FROM pytorch/pytorch:2.2.0-cuda12.1-cudnn8-runtime
WORKDIR /app
# Install additional Python dependencies.
RUN pip install --no-cache-dir onnx onnxruntime numpy
# Copy training and export scripts.
COPY train-deobfuscator.py .
COPY export-to-rvf.py .
# Entrypoint: download data from GCS, train, export, upload results.
# Environment variables: DATA_PATH, OUTPUT_DIR, GCS_BUCKET
COPY <<'ENTRYPOINT_SH' /app/entrypoint.sh
#!/bin/bash
set -euo pipefail
DATA_PATH="${DATA_PATH:-/tmp/data.jsonl}"
OUTPUT_DIR="${OUTPUT_DIR:-/tmp/model}"
GCS_BUCKET="${GCS_BUCKET:-}"
echo "[entrypoint] Starting deobfuscator training pipeline"

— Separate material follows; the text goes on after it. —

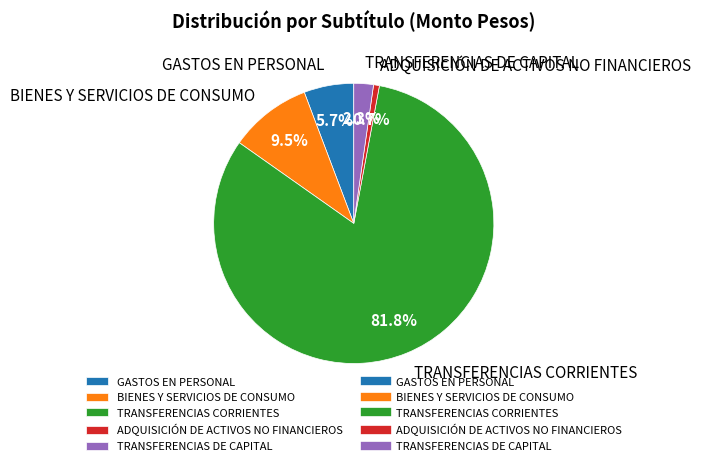

Does any single category account for the majority?

Yes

# Download data from GCS if bucket is set.
if [ -n "$GCS_BUCKET" ] && [ ! -f "$DATA_PATH" ]; then
echo "[entrypoint] Downloading training data from ${GCS_BUCKET}..."
pip install --no-cache-dir google-cloud-storage 2>/dev/null
gsutil cp "${GCS_BUCKET}/deobfuscation-data.jsonl" "$DATA_PATH"
fi
# Train.
echo "[entrypoint] Training model..."
python train-deobfuscator.py \
--data "$DATA_PATH" \
--output "$OUTPUT_DIR" \
--epochs 30 \
--batch-size 64 \
--export-onnx
# Export to GGUF Q4 + RVF.
echo "[entrypoint] Exporting to GGUF Q4..."
python export-to-rvf.py \
--checkpoint "${OUTPUT_DIR}/best_model.pt" \
--output "${OUTPUT_DIR}/deobfuscator" \
--quantize q4
# Upload to GCS if bucket is set.
if [ -n "$GCS_BUCKET" ]; then
echo "[entrypoint] Uploading results to ${GCS_BUCKET}/models/deobfuscator/..."
gsutil -m cp "${OUTPUT_DIR}"/* "${GCS_BUCKET}/models/deobfuscator/"
fi
echo "[entrypoint] Done."
ENTRYPOINT_SH
RUN chmod +x /app/entrypoint.sh
CMD ["/app/entrypoint.sh"]